Control:          IAM / service account governance
Covers:           Layer 1: identity, access, lifecycle
Partially covers: Layer 2: tool call scope enforcement
Does not cover:   Layer 3: runtime behaviour,
                  prompt injection, intent verification
Residual risk:    agent misbehaviour within granted access
Mitigations:      rate limiting, audit logging, scope minimisation
Accepted gap:     prompt injection, system prompt invisibility
                  no current enterprise control
Review date:      [quarterly]

An organisation that can produce this document for every agent in its estate is in a materially better governance position than one that assumes the problem is handled. The three-layer model gives that documentation a precise, defensible structure.

The Right Question to Ask

The governance frameworks for agents are being assembled in real time. No complete solution exists. The organisations best positioned to adopt mature controls when they arrive are those that understood the structure of the problem before the tools were ready.
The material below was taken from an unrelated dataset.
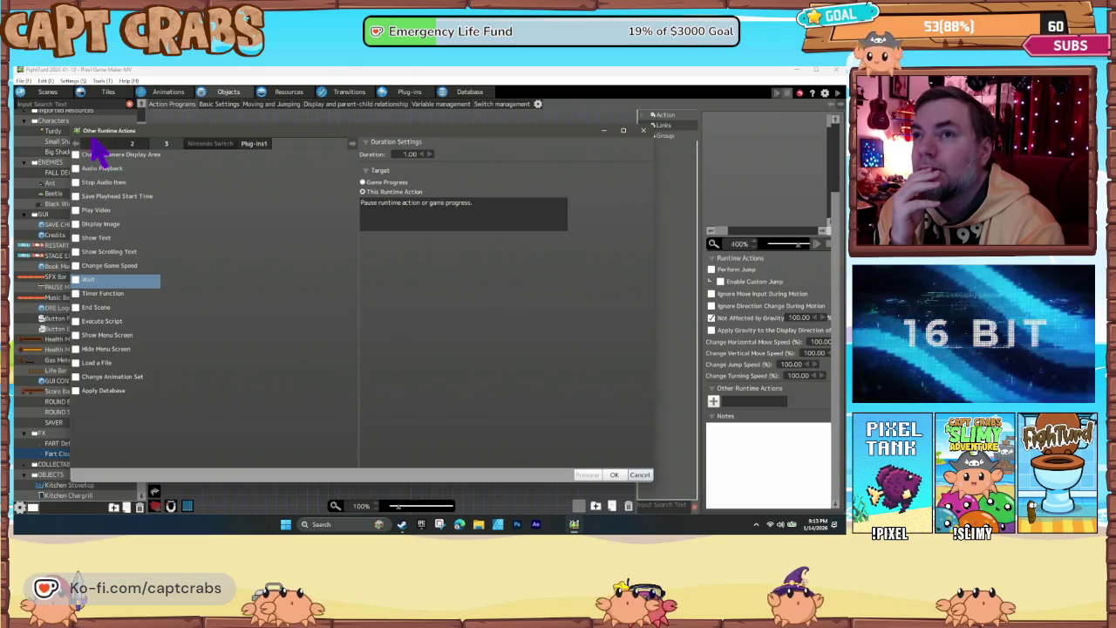
click(98, 144)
The question to ask about every agent in your estate is not “do we have IAM controls?” It is: which layer carries the primary risk for this agent, and do we have the right control for that layer?

Layer 1 is governed today using tools that exist today. Apply them. Every agent in your estate should have a named owner, a governed service account, and a registry entry. Most do not. That is the gap to close first.

Layer 2 is partially governed through token design, orchestration discipline, and API gateway controls. Implement what is available. Know what it cannot do.

Layer 3 is not governed by any mature enterprise tooling yet. Build the audit infrastructure now, before the detection and prevention tooling exists to consume it. The organisations doing that work today will adopt the next generation of controls cleanly when they arrive.

Govern what you can govern, at the layer it belongs to. Know what you cannot. Document both.